Cette campagne a été conçue par l'agence Léo Burnett et a pour objectif de faire circuler le plus largement possible, sur internet, un spot publicitaire intitulé " le dîner ". Ce spot, initialement prévu pour le cinéma, a malheureusement été interdit par le BVP et, de ce fait, n'a pu être diffusé.

Des petites annonces ont été collées, par des bénévoles, dans toutes les régions de France ainsi que dans les rues de la capitale. Ce sont des petites annonces prêtes à découper, comme en trouve dans les boulangeries ou les commerces de proximité. Là il ne s'agit pas de cours de maths ou d'offre d'emploi mais d'un " appel à témoin " pour un événement qui se serait passé la semaine du 10 au 17 septembre. L'annonce renvoie le public au site Internet appel-a-temoin où est, en réalité, diffusé le film " le Dîner ".

La campagne

Afin que le combat d'Enfance et Partage soit vu, entendu et relayé par le plus grand nombre de personnes, Leo Burnett lance une campagne forte et ambitieuse qui s'adresse à tous : les parents maltraitants, les enfants maltraités et le grand public.
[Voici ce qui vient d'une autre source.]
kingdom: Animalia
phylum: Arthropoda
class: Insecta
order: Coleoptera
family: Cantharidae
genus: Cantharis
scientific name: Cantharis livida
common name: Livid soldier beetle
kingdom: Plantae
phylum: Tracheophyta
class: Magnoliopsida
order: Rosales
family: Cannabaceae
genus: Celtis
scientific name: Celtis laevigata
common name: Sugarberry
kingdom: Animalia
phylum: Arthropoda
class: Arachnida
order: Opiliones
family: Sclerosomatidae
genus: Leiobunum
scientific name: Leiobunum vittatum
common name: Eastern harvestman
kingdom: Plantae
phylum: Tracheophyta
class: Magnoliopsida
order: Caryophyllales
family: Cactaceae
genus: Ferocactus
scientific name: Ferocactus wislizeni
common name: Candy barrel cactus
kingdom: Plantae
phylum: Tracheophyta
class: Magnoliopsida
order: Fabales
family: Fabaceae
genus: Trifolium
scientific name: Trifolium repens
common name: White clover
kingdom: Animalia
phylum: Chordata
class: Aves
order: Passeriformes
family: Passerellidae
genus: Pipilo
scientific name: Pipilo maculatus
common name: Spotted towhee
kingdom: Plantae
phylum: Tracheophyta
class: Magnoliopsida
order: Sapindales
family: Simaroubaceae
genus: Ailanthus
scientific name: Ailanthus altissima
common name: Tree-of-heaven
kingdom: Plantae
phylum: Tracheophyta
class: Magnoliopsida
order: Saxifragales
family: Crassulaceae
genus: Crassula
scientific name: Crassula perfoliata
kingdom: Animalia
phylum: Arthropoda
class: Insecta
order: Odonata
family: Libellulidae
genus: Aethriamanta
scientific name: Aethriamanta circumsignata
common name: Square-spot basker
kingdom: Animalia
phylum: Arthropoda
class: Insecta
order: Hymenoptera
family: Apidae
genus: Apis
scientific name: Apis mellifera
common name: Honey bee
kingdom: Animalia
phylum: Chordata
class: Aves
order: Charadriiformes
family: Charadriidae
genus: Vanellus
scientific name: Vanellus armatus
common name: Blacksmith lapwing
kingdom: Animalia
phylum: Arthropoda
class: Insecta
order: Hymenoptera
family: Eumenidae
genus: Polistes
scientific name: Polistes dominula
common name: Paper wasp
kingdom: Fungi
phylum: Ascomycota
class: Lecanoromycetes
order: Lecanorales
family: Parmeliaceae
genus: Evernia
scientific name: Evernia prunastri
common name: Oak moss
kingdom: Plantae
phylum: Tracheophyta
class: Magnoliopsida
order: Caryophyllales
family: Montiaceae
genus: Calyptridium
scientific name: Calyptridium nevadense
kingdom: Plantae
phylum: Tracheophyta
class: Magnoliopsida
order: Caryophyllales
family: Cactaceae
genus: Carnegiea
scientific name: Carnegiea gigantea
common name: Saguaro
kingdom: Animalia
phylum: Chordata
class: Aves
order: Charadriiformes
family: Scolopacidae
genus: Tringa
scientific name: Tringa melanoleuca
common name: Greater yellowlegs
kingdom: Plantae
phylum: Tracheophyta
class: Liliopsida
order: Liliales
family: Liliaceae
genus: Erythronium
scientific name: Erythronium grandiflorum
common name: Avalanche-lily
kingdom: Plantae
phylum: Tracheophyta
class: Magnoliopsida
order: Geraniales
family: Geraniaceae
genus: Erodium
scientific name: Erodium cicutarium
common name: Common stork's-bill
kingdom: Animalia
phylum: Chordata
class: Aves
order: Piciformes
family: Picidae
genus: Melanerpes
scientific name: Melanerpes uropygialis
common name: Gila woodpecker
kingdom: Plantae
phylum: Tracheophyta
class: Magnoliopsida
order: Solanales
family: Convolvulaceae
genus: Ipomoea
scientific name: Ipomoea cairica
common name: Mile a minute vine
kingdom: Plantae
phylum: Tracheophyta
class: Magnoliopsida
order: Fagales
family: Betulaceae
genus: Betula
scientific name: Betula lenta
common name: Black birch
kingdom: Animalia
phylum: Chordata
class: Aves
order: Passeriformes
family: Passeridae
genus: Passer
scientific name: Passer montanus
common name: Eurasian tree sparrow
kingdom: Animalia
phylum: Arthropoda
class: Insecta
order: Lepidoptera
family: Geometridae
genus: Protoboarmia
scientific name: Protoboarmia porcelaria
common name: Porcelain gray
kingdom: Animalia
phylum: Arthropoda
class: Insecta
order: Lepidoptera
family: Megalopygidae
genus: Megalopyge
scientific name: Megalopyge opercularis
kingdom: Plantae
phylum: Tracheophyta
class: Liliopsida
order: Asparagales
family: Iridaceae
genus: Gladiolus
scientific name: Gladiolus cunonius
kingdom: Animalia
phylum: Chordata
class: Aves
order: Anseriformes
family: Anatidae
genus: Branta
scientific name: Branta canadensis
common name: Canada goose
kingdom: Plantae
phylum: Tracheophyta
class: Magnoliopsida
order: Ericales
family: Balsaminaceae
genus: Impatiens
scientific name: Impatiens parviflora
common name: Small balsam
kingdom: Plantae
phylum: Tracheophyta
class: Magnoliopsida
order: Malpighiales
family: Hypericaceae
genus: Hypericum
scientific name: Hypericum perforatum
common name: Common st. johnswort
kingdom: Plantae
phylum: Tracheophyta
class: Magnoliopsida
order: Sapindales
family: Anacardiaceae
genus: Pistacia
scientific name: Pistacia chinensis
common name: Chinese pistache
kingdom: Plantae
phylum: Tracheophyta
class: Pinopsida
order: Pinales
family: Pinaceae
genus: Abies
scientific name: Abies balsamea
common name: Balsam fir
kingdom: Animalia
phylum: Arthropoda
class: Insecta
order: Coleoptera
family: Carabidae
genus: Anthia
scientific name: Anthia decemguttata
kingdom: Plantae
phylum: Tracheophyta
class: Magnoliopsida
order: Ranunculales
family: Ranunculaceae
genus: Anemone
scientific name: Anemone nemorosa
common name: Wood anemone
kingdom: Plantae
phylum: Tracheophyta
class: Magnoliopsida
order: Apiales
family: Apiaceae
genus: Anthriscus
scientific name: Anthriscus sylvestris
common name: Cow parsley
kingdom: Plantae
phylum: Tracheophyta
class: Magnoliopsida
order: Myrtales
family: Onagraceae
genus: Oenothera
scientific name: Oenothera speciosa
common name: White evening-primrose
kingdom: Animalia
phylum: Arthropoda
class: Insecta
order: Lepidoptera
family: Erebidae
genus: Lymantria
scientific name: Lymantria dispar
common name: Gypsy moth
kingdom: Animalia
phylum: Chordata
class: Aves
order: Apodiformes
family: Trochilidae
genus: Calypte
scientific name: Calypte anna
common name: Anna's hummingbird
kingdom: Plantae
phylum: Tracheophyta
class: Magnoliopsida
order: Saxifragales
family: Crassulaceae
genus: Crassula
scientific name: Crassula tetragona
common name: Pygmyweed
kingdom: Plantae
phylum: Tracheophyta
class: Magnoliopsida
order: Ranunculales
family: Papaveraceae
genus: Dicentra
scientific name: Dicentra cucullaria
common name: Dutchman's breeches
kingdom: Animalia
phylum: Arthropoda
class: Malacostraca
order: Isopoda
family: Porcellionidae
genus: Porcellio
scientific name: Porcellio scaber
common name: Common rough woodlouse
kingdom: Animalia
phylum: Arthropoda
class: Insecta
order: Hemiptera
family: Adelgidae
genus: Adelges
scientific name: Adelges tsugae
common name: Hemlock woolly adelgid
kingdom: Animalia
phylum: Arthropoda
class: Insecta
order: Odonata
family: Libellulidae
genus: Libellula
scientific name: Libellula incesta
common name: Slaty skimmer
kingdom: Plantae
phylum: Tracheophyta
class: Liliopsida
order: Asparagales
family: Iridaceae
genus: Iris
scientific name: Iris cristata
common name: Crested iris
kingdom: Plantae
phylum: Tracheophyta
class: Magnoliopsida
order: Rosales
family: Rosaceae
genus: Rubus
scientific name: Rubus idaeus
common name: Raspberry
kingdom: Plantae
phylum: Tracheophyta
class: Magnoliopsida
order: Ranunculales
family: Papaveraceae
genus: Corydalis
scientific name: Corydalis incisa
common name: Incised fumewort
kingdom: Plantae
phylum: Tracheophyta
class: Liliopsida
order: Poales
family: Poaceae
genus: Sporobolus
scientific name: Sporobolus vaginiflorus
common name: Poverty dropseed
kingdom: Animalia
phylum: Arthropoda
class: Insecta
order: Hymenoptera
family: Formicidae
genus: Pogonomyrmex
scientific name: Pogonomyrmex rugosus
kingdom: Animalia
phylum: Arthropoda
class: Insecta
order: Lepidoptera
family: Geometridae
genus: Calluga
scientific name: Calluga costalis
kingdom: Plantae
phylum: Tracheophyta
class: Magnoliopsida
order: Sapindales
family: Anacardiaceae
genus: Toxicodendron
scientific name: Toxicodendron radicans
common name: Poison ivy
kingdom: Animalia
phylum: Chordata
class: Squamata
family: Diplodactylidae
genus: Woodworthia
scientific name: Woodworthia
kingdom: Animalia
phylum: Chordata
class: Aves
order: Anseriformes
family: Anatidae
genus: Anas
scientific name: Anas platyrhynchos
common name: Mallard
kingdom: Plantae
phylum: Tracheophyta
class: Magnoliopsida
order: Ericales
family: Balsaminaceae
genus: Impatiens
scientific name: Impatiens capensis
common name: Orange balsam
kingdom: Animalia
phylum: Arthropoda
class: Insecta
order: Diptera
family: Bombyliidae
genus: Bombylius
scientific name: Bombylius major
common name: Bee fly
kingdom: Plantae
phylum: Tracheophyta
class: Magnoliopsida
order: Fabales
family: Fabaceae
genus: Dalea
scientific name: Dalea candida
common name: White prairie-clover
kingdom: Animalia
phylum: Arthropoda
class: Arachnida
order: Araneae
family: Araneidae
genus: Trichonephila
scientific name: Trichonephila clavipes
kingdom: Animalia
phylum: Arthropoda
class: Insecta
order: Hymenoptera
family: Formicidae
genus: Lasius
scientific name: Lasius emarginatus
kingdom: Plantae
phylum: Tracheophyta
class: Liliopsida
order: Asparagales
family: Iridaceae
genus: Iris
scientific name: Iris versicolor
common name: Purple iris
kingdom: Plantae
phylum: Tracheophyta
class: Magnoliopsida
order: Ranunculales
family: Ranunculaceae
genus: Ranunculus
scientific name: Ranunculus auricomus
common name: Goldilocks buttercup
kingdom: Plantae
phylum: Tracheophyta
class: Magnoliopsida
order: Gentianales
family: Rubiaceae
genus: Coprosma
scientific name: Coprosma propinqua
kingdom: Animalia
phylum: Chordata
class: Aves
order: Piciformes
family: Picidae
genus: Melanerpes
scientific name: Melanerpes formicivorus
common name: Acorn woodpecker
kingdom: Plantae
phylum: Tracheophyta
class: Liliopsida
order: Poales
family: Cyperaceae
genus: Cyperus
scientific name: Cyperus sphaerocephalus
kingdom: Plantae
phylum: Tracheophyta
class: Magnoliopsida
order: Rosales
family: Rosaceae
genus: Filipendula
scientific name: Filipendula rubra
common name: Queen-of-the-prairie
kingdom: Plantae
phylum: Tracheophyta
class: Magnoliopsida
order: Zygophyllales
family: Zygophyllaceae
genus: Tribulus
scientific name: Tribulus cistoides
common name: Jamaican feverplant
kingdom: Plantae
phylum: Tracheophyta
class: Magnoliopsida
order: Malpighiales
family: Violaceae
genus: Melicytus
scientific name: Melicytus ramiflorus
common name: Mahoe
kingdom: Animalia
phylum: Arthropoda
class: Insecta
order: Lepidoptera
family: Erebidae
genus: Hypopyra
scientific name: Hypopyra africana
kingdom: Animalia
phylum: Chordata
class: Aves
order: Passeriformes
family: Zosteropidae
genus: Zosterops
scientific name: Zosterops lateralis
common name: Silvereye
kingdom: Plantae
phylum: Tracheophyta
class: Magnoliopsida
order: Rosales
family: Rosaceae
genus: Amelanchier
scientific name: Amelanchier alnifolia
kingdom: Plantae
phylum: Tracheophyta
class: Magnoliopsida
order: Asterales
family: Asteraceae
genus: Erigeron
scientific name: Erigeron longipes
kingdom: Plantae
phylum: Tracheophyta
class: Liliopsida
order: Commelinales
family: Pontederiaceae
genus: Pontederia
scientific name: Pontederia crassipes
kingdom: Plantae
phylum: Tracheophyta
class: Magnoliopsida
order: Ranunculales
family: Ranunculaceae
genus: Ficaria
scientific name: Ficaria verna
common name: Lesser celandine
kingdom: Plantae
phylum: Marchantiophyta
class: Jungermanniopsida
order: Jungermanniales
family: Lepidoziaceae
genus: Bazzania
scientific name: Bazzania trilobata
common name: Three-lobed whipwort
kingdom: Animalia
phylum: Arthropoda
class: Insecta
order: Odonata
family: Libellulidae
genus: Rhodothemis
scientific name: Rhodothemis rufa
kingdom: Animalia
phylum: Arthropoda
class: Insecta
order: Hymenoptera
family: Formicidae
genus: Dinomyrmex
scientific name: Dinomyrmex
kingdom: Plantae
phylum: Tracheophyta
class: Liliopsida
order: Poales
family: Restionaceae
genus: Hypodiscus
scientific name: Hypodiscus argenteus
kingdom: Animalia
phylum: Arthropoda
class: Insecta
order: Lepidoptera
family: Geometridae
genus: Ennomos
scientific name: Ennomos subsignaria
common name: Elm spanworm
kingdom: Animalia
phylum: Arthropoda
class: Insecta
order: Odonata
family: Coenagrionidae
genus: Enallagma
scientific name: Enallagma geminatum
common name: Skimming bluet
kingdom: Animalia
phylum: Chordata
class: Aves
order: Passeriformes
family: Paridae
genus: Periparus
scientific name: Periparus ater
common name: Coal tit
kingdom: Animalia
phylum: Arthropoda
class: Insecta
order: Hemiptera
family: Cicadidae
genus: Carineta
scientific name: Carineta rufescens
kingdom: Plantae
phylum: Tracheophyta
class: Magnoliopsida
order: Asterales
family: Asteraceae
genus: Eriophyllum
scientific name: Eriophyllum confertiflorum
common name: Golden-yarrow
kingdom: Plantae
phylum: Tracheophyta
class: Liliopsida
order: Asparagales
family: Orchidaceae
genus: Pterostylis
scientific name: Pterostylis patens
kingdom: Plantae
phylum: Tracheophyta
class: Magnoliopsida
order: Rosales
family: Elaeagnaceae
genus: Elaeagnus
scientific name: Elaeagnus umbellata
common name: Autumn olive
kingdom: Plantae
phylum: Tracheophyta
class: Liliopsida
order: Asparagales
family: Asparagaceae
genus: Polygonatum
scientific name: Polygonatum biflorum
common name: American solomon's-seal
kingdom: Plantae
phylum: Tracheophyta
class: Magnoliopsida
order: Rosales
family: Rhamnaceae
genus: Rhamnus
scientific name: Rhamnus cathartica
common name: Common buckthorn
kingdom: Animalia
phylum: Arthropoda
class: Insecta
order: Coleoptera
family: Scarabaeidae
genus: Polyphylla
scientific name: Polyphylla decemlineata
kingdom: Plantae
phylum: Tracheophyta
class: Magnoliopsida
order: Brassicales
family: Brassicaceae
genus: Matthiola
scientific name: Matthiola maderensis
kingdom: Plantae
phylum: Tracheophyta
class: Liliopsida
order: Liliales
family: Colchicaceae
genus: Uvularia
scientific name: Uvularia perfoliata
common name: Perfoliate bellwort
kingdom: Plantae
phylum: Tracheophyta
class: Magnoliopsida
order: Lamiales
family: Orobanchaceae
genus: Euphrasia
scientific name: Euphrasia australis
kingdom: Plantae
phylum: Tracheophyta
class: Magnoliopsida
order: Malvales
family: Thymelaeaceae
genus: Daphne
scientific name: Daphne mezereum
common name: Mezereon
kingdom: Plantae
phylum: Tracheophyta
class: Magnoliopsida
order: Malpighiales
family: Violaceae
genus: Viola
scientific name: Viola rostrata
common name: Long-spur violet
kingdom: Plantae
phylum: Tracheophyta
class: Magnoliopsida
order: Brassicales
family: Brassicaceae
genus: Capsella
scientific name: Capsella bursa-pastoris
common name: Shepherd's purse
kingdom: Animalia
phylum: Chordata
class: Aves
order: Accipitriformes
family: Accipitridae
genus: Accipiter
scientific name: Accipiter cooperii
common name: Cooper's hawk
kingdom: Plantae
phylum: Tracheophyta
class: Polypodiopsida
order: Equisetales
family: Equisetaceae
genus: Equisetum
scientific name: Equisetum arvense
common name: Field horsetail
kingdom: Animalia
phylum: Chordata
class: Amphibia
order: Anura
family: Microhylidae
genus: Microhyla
Un dispositif qui comprend 2 films, l'un en télévision, l'autre en cinéma et une campagne print : presse et affichage. Ainsi, l'agence propose une exécution créative différente suivant le média choisi afin d'avoir des niveaux de discours différents, qui tiennent compte de la disposition de la cible :

  • La télévision : s'adressant à un public familial, il convenait que le film soit accessible à tous sans provoquer de rejet. Le film " Le Chat ", consensuel et chargé d'émotion va permettre de provoquer un débat social sur la maltraitance et la dénoncer : Voir la video

  • Le cinéma : c'est un média qui crée une relation privilégiée avec la cible et peut ainsi aller plus loin dans le traitement de la maltraitance. Ici, le film peut se permettre de brusquer, voire choquer la cible : " Le dîner " est un film fort qui montre la réalité de la maltraitance. Il est destiné à provoquer une prise de conscience individuelle quant à la violence subie par les enfants. Voir la video

  • Le print (presse et affichage) va permettre de cibler un large public. La campagne, forte et pudique, suggère la maltraitance quotidienne en montrant des objets anodins pour chacun, mais objets de torture pour les enfants maltraités : une armoire (enfermement), un fer à repasser (brûlures), un radiateur (attachement), un oreiller (sévices sexuels) avec le numéro Vert.

Cette campagne d'envergure a nécessité la bonne volonté de chacun des intervenants qui ont tous travaillé gracieusement. Le plan média sera fonction de l'espace qui sera mis gracieusement à disposition de l'association.